Symeon gratefully opened his heart to God, having received the fulfillment of God’s promise. Being very old, he already sensed that his end was near, because what he had yearned for his whole life had been accomplished. There was nothing else for him to do, and so he could leave this world with no anxiety, no fear, and with total peace in his heart. The same thing happens with every person who has known Christ and lives in communion with Him. They are not afraid of this journey, and for them there is the word of the Lord: “Most assuredly, I say to you, he who hears My word and believes in Him who sent Me has everlasting life, and shall not come into judgment, but has already passed from death into life” (John 5:24). St. Paul the Apostle shares the yearning of Symeon, as he writes in Philippians: “I have the desire to depart from this world and be with Christ” (see Philippians 1:23).

Let us also remember the way in which our contemporary Saint, Elder Porphyrios of Kavsokalyvia, confronted death. In recalling times where he was seriously ill, he said that “other people used to see my dying, but I had given myself up to God’s love…I was not afraid of death. Where I would be going is where Christ is…I am praying that I may love our Christ very much, so that I might have the joy of love that sends fear away” (Life and Words, p. 522). He also used to say that “going to the next life is like opening a door and finding yourself in the next room, like crossing a bridge to get to the other side” (same, p. 633). “When you love Christ, then, in spite of the feeling of your sinfulness and of your weaknesses, you have the certainty that you have overcome death, because you are in the state of being in communion with Christ’s love” (same, p. 634).

It is not only the Saints who face death with a peaceful heart. There are many other faithful people in the world who do the same, after a lifetime of striving to live according to God’s will. There is a story of someone who visited a woman whom he knew was close to death.
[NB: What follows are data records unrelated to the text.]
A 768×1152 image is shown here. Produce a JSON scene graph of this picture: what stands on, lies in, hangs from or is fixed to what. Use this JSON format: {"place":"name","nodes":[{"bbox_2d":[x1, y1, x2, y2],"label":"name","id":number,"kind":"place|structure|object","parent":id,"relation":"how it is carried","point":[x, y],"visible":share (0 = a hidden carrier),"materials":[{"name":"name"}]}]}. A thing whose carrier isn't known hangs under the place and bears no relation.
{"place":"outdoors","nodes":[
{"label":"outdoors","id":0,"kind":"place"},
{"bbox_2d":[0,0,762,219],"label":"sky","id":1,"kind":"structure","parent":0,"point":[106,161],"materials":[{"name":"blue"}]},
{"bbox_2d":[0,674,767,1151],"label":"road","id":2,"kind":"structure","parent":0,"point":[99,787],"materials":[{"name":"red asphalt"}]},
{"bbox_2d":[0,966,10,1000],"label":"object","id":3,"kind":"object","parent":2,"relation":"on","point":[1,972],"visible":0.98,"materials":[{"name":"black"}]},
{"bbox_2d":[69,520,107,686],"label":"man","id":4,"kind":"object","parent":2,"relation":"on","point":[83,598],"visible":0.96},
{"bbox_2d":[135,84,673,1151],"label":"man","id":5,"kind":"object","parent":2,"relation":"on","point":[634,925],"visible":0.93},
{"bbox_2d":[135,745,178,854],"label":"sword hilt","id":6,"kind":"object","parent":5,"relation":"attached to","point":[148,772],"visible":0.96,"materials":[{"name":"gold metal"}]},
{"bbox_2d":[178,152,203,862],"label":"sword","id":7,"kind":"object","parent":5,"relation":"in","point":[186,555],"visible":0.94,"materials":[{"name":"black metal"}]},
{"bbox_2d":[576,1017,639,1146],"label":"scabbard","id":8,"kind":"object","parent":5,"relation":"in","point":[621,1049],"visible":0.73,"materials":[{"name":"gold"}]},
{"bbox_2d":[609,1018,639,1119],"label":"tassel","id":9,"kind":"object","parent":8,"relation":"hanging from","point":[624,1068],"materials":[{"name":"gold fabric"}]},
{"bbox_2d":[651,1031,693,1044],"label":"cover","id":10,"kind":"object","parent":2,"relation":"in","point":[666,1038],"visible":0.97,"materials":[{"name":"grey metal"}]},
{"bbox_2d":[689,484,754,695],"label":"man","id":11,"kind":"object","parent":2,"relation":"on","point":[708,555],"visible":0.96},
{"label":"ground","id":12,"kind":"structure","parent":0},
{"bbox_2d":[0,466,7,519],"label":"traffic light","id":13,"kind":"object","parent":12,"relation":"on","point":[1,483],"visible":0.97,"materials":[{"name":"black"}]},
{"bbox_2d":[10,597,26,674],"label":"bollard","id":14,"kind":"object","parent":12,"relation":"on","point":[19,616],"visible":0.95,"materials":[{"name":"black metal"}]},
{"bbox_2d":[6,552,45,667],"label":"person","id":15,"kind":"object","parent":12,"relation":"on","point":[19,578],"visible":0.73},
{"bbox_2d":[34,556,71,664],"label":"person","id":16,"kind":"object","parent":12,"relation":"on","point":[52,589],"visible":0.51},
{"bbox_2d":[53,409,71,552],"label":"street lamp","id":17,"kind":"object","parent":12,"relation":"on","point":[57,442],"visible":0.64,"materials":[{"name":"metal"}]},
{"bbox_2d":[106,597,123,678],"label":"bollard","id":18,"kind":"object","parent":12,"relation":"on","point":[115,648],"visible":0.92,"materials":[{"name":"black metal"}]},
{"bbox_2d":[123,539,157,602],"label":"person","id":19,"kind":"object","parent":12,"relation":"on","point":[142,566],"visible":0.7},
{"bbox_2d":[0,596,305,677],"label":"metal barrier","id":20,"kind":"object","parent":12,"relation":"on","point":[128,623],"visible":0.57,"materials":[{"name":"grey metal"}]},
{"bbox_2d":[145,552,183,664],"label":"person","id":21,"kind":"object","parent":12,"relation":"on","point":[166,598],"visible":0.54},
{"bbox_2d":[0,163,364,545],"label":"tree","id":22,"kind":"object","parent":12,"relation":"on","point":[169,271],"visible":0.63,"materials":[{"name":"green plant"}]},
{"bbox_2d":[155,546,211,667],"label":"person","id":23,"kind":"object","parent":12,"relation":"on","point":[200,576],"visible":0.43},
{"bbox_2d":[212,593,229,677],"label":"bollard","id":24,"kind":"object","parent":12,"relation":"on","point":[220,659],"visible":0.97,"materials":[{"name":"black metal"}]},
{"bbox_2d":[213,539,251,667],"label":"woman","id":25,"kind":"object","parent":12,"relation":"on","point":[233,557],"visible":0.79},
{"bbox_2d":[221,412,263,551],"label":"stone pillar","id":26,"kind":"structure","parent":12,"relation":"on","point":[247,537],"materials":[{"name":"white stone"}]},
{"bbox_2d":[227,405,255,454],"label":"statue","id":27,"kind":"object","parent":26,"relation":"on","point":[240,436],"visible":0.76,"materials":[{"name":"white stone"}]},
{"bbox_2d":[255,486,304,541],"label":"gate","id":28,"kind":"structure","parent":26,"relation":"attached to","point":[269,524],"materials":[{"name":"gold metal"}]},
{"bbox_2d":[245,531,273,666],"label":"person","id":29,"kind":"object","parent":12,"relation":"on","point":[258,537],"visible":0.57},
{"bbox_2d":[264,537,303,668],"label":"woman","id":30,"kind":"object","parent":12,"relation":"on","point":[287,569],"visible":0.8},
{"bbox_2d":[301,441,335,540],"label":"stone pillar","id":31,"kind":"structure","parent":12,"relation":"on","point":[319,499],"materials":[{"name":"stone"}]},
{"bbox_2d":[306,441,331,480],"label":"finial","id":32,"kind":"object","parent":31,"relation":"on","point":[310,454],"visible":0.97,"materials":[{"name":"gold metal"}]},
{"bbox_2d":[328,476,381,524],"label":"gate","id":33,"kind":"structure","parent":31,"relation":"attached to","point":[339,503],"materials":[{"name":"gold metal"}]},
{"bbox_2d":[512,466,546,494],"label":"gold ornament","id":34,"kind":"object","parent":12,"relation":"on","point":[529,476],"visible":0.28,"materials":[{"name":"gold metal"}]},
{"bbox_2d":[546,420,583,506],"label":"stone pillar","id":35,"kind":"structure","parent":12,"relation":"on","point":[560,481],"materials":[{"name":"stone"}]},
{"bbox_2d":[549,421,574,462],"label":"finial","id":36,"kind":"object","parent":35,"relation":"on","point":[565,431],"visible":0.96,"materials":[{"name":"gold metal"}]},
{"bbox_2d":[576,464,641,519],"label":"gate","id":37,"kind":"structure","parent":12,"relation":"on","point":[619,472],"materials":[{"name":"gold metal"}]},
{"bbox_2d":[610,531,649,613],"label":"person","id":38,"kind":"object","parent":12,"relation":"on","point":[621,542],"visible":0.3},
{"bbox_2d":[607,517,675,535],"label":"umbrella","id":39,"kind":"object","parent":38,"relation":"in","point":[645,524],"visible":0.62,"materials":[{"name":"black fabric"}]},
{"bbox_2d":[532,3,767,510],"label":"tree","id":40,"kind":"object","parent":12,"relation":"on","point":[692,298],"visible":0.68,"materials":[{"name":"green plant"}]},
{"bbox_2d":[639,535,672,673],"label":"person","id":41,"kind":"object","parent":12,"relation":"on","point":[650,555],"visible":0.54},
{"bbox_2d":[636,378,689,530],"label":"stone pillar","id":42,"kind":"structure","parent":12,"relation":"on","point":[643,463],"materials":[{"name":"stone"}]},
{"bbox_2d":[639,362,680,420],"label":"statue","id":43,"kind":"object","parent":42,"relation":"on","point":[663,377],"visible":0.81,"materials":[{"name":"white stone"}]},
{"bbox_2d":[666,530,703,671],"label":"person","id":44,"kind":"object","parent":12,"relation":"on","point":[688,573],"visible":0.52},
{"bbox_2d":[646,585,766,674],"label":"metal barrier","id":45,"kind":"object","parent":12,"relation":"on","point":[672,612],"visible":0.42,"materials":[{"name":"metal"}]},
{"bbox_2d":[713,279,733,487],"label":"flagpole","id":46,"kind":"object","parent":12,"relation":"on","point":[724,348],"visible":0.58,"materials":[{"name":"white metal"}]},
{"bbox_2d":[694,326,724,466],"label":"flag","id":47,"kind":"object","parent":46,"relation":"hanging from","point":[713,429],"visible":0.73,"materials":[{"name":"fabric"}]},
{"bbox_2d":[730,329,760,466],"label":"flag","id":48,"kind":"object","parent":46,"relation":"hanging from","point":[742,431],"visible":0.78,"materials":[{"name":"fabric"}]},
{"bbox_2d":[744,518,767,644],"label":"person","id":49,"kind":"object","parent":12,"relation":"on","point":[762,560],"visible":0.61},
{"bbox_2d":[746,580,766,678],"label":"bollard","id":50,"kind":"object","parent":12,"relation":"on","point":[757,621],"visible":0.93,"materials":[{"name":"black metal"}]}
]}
He was surprised when he heard her say to the person serving her: “My young one, let us treat Mr. ________ with a candy on this occasion of joy!” The visitor was amazed, and asked this gravely ill woman what she was talking about. “Is there good news about your health, some improvement?” And she replied: For the joy of my departure; I am going to the Lord!” The light of this joy could be seen in her eyes.
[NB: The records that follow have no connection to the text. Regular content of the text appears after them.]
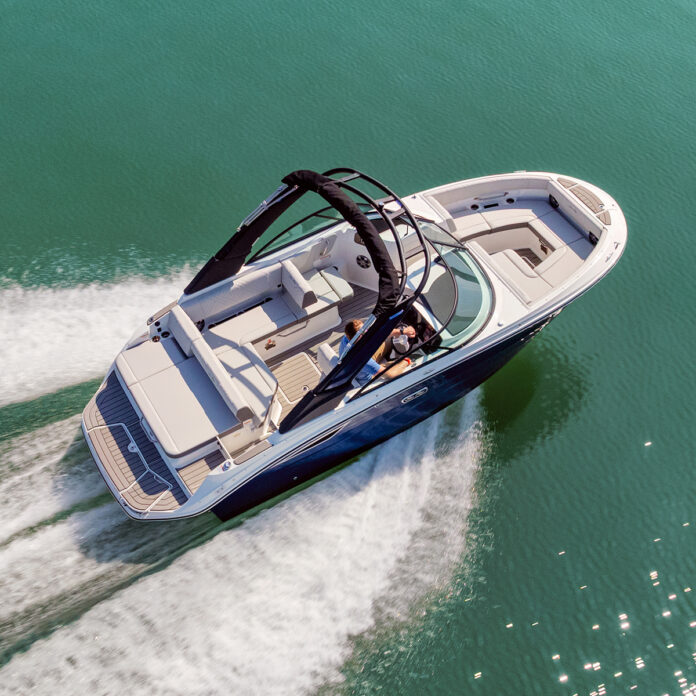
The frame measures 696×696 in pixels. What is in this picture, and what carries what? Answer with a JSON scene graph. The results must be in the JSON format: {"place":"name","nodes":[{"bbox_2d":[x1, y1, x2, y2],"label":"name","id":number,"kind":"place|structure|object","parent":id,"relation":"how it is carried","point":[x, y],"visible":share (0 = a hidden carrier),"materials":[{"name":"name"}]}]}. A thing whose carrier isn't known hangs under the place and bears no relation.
{"place":"outdoors","nodes":[
{"label":"outdoors","id":0,"kind":"place"},
{"bbox_2d":[0,0,695,695],"label":"water","id":1,"kind":"structure","parent":0,"point":[486,683],"materials":[{"name":"liquid"}]},
{"bbox_2d":[71,160,629,522],"label":"motorboat","id":2,"kind":"object","parent":1,"relation":"on","point":[161,432],"visible":0.77,"materials":[{"name":"white plastic"}]},
{"bbox_2d":[89,424,172,512],"label":"deck hatch","id":3,"kind":"object","parent":2,"relation":"attached to","point":[135,450],"visible":0.89,"materials":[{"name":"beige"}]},
{"bbox_2d":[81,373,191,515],"label":"swim platform","id":4,"kind":"object","parent":2,"relation":"attached to","point":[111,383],"visible":0.56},
{"bbox_2d":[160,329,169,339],"label":"cup holder","id":5,"kind":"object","parent":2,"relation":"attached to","point":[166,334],"visible":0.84,"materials":[{"name":"black plastic"}]},
{"bbox_2d":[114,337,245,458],"label":"sun pad","id":6,"kind":"object","parent":2,"relation":"on","point":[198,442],"visible":0.93,"materials":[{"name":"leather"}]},
{"bbox_2d":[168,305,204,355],"label":"cushion","id":7,"kind":"object","parent":2,"relation":"on","point":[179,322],"visible":0.81,"materials":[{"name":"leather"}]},
{"bbox_2d":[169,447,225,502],"label":"deck","id":8,"kind":"object","parent":2,"relation":"in","point":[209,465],"visible":0.51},
{"bbox_2d":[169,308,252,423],"label":"backrest","id":9,"kind":"object","parent":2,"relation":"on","point":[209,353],"visible":0.99,"materials":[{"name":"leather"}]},
{"bbox_2d":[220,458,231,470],"label":"cleat","id":10,"kind":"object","parent":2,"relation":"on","point":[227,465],"visible":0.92,"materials":[{"name":"silver metal"}]},
{"bbox_2d":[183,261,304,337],"label":"bench seat","id":11,"kind":"object","parent":2,"relation":"on","point":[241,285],"visible":0.75,"materials":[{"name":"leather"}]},
{"bbox_2d":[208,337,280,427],"label":"bench seat","id":12,"kind":"object","parent":2,"relation":"on","point":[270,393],"visible":0.73,"materials":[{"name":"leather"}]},
{"bbox_2d":[270,351,322,409],"label":"hatch","id":13,"kind":"object","parent":2,"relation":"in","point":[302,381],"visible":0.68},
{"bbox_2d":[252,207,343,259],"label":"windshield","id":14,"kind":"object","parent":2,"relation":"attached to","point":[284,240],"visible":0.43,"materials":[{"name":"clear glass"}]},
{"bbox_2d":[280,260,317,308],"label":"backrest","id":15,"kind":"object","parent":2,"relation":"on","point":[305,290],"visible":0.99,"materials":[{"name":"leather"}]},
{"bbox_2d":[182,163,430,430],"label":"wakeboard tower","id":16,"kind":"object","parent":2,"relation":"attached to","point":[315,176],"visible":0.94,"materials":[{"name":"black"}]},
{"bbox_2d":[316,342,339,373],"label":"boat seat","id":17,"kind":"object","parent":2,"relation":"on","point":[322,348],"visible":0.28,"materials":[{"name":"white leather"}]},
{"bbox_2d":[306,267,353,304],"label":"seat","id":18,"kind":"object","parent":2,"relation":"on","point":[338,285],"visible":0.69,"materials":[{"name":"white leather"}]},
{"bbox_2d":[356,254,370,269],"label":"speaker","id":19,"kind":"object","parent":2,"relation":"attached to","point":[362,258],"visible":0.97,"materials":[{"name":"black plastic"}]},
{"bbox_2d":[340,316,417,388],"label":"man","id":20,"kind":"object","parent":2,"relation":"in","point":[355,322],"visible":0.44},
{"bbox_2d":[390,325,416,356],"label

My dear brothers and sisters, there are people who panic at the very mention of the word “death.” For those who have cut themselves off from Christ, and refuse to live according to His will, death is truly terrifying. For the repentant Christian who loves Christ and struggles to live according to His will (goes to church, receives Holy Communion and lives a Christian life), such fears cannot touch them. Let us profess this before all, starting with ourselves. Let us try to love our Lord Jesus Christ even more, so the fear of death (or anything else) will leave us, since “There is no fear in love; but perfect love casts out fear” (1 John 4:18). When the time of our departure comes, not only will this fear be gone, but in its place will be a joyful peace. Like Symeon and so many Saints, we will go to live an eternal life with our Christ! Amen.